__Source excerpt__
★ ★ ★ ★ ★ ★ ★

# Milk Pitchers?



## SeamusMcFlurry (Jul 9, 2008)

Hey, I was just wondering what milk pitchers people like? Personally I use a set of Motta jugs, which are fantastic for latte art. However, one guy I work with hates them, and prefers bell bottom jugs. Another prefers the simple straight walled jug. Just curious about people's preferences.

Cheers,

Seamus.


----------



## chrisweaver_barista (Jun 14, 2008)

I entirely agree with motta's, I love them, the 50cl ones are best for latte art IMHO. Also love the straight walled jugs for tulips though









Chris


----------



## Glenn (Jun 14, 2008)

For simple milk steaming I use a Gaggia milk jug, but for Latte Art I use a Motta.

The pointed spout on the Motta allows definition to be created that you just cannot achieve with the rounded lip jugs.


----------



## SeamusMcFlurry (Jul 9, 2008)

I agree totally. The spout on the Motta is gorgeous. Although there was a bloke at the US regionals who got perfect rosettas using a rounded lip belly jug and a spatula lol.


----------



## campbell (Jul 5, 2008)

Yeah I heard about the guy at the Us regionals, I hope to get footage of Chris DeFerio pouring double Rosetta's in two cups at the same time, I have seen him doing it but no camera's with me.

Never used a Motta, is there anything else out there that rivals it?


----------



## chrisweaver_barista (Jun 14, 2008)

I think that a straight walled jug can rival a motta!!

Maybe not with rosetta's, but my tulips are always better with a straight sided jug!!

Chris


----------



## SeamusMcFlurry (Jul 9, 2008)

Haven't really tried anything more complex with a straight wall, but I've got a couple floating about at home. Might take them into work and see what I can get from them.

Wouldn't mind trying the new Espro either. That looks awesome.


----------



## TimStyles (Jul 22, 2008)

The Mottas are great for pouring art, sure, but I find them a bit funny to steam in. The heavier steel means you have to recalibrate your timing a little.

I have a bunch of Rattleware 'Standards' that Kyle Glanville left at the house, which are nice for steaming in, and transferring to the Motta.

The InCasa standards are really nice as well, but have to order them from Australia, as far as I know.


----------



## SeamusMcFlurry (Jul 9, 2008)

See, I actually prefer to steam in Mottas. In a normal, run of the mill, straight walled jug my hand gets too hot too quickly, so I'm guessing the temperature, whereas the thicker steel of the Motta allows me to guage the temperature much more easily. Suppose it's down to personal taste though


----------



## TimStyles (Jul 22, 2008)

★ ★ ★ ★ ★ ★ ★

__Problems__
a - Print everything in the milk pitcher thread from "Yeah I heard" down to "straight sided jug!!".
b - Proceed with the milk pitcher thread from the point where it stops.
The listing after the milk pitcher thread has nothing to do with it.

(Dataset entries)
★ ★ ★ ★ ★ ★ ★

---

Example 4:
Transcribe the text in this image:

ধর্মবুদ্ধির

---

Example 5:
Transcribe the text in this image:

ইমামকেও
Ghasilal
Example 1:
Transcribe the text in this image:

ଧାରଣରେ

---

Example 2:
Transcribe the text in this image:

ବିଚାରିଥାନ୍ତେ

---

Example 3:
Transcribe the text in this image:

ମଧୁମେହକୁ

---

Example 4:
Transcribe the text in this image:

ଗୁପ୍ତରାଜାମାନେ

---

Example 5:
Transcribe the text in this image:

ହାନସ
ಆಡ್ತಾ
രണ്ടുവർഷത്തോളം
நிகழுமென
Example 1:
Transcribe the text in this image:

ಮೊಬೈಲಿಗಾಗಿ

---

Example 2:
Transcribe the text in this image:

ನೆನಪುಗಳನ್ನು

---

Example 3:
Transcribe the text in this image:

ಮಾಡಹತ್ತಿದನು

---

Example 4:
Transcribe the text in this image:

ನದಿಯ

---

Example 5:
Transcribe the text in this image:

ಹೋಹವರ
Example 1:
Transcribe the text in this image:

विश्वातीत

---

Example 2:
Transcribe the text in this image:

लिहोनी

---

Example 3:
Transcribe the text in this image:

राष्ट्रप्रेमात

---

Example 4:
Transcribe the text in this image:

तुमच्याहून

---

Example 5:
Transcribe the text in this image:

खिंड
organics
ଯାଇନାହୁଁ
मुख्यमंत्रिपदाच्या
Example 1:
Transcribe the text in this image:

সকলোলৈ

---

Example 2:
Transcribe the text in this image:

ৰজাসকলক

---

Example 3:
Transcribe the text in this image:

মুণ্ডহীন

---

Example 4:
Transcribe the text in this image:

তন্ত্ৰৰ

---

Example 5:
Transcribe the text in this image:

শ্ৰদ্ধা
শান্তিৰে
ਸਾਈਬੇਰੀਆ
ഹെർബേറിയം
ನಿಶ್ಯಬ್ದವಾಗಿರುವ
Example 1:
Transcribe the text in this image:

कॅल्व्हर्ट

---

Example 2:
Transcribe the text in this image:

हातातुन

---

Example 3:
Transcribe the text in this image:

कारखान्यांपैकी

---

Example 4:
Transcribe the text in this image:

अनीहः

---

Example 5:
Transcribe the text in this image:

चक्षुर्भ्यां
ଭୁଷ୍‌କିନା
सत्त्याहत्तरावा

★ ★ ★ ★ ★ ★ ★

__The answers__
a -
Yeah I heard about the guy at the Us regionals, I hope to get footage of Chris DeFerio pouring double Rosetta's in two cups at the same time, I have seen him doing it but no camera's with me.

Never used a Motta, is there anything else out there that rivals it?


----------



## chrisweaver_barista (Jun 14, 2008)

I think that a straight walled jug can rival a motta!!

Maybe not with rosetta's, but my tulips are always better with a straight sided jug!!

b -
You don't think that the delay in the Motta heating up might be indicative of the milk inside the pitcher being too hot?


----------



## chrisweaver_barista (Jun 14, 2008)

wow, there's more jugs around, with significant differences to make this interesting.

It might be worth a few of us getting together online and sorting out some sort of system whereby we can each try a different jug for a week and review it for the forum?

What do you guys think.. can probably do it reasonably cheaply?

Chris


----------



## SeamusMcFlurry (Jul 9, 2008)

Sounds like a great idea.


----------



## chrisweaver_barista (Jun 14, 2008)

how about we get a list of 4 or so jugs to review, 3 or 4 people to review them, and we each get a jug for a week.

marks out of 10

ability to foam milk?

ability to spin milk?

general quality of construction?

latte art (if applicable)?

and then an overall out of ten?

Chris


----------



## SeamusMcFlurry (Jul 9, 2008)

We'd have to use a uniform milk as well. Personally I'd suggest Cravendale, it's good milk and you can get it anywhere. Oh, and it's fairly cheap lol. But yeah, great suggestion. Would love to hear other people's opinions


----------



## chrisweaver_barista (Jun 14, 2008)

as we will all hopefully get a week with each jug... we only have to use the same milk ourselves for each jug. Would be interesting to see how different milk reacts!

Chris


----------



## Glenn (Jun 14, 2008)

I'm up for a jug swap, although postage would need to be considered

Another option is to have 4-6 jugs entered and then get them sent by courier between participants - I have a very economical solution for this, although we're looking at about £11 per person to do this


----------



## chrisweaver_barista (Jun 14, 2008)

That sounds good Glenn. We'll have to get something sorted out when I get back from Israel. We have a motta, an espro and some straight walled jugs, and a bell bottom now I think about it.

Should be fun, and a good write up.

Chris


----------



## James Hoffmann (Jul 24, 2008)

When I was at the SCAA there was a teflon coated pitcher floating around that I only had a quick pour on. Might have to try and get another sent over.


----------



## SeamusMcFlurry (Jul 9, 2008)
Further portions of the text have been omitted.